The Supreme Court did not agree with the reasoning given in Himangi Enterprise and therefore the case and issue of arbitrability have been now referred to a larger three-judge bench of the Supreme Court of India.


While the decision of Vidya Drolia is not binding per se, it has expanded the horizon of the Indian Arbitrability Jurisprudence by giving wholesome reasoning about the situation present in the country. Moreover, by dismantling the foundation in Himangi Enterprise, Vidya Drolia has affirmed its dictum for the future.

The court has excellently articulated instances where arbitration is excluded by necessary implication. It has further set a scheme to show how statutes can be wholly incompatible with arbitration as a redressal mechanism. Furthermore, lease agreements are based on the long-standing commercial relationship between the lessor and the lessee. Litigation as a recourse will have a cascading effect on the business, the relationship, time, and money. With the real estate market growing rampantly in the past two decades, it is necessary to not take futile measures to redress a dispute.

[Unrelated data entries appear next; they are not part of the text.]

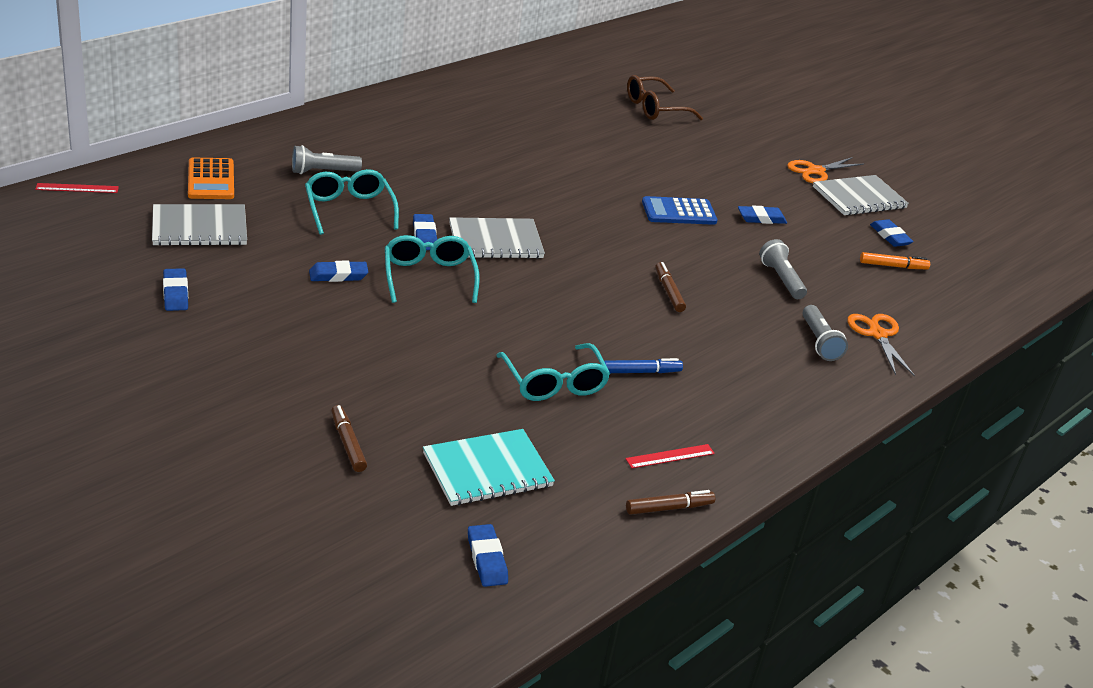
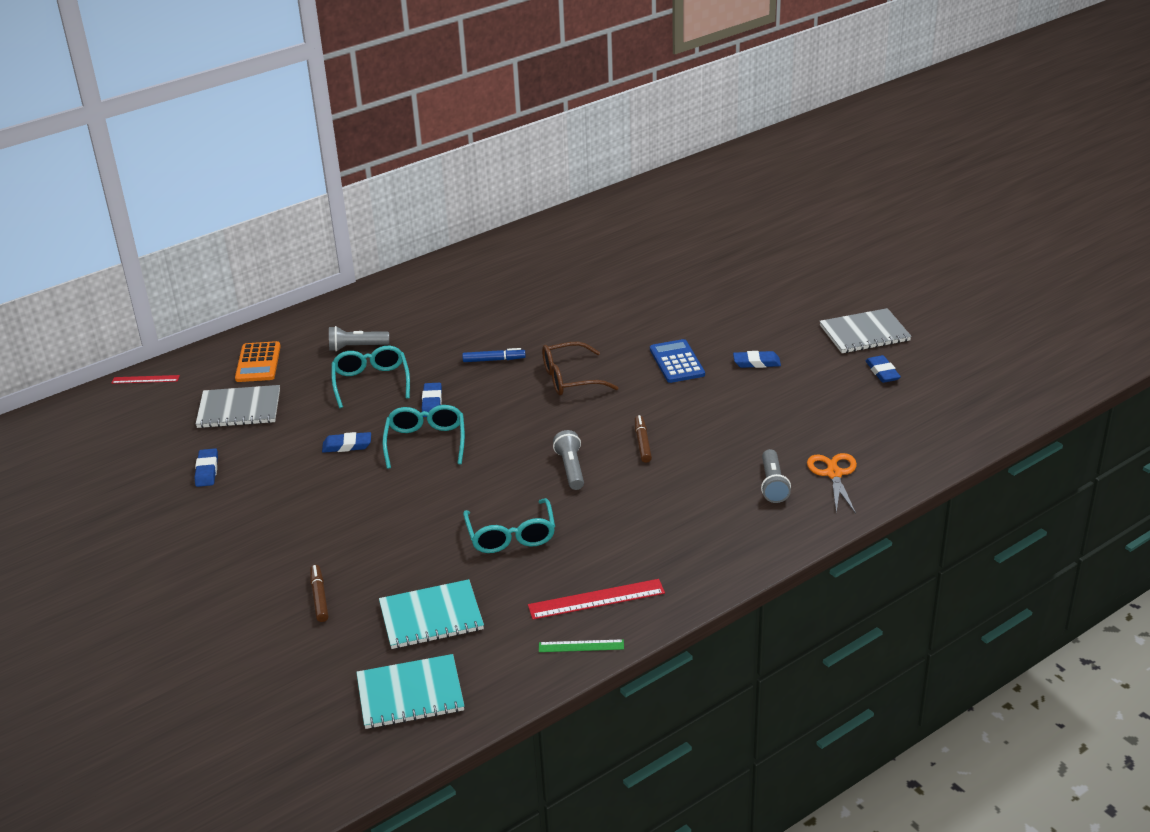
camera: 15 degrees right, 0 degrees up
(487, 559) = (410, 694): blue eraser -> turquoise notebook
(495, 241) = (495, 403): grey notebook -> none
(641, 372) = (593, 522): blue marker -> blue marker (494, 360)
(655, 108) = (686, 255): brown glasses -> brown glasses (570, 379)
(669, 508) = (581, 646): brown marker -> green ruler
(670, 456) = (596, 599): red ruler -> red ruler, size x1.66
(679, 212) = (677, 362): blue calculator -> blue calculator turned 75 degrees clockwise
(781, 279) = (756, 424): grey flashlight -> grey flashlight (571, 469)
(815, 171) = (828, 308): orange scissors -> none
(893, 266) = (874, 403): orange marker -> none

Over 3.7 million cases are pending before different High Courts and District and Taluka courts according to National Judicial Data Grid (NJDG). The mounting number of cases show that if an Alternate Dispute Resolution process like Arbitration is not accepted, the Judiciary will succumb under its own weight. It is essential for the Central and State Government to understand the dire consequences of the prolonged judicial process. Our country has no dearth of laws to protect the rights of its citizens, however, the problem has always been with the implementation and execution of these laws. The only solution to this is by a pro-efficient judicial system backed by Arbitration and other dispute resolution mechanisms. The need to have a holistic method to evaluate cases under the current law has increased manifold with the upward trajectory of cases being registered on a day to day basis.  Thus, for this, there is a need to re-evaluate the fundamentals laid in the preceding judgments or to reform the current laws so as to fill in the lacuna and strengthen the judicial proceedings in India.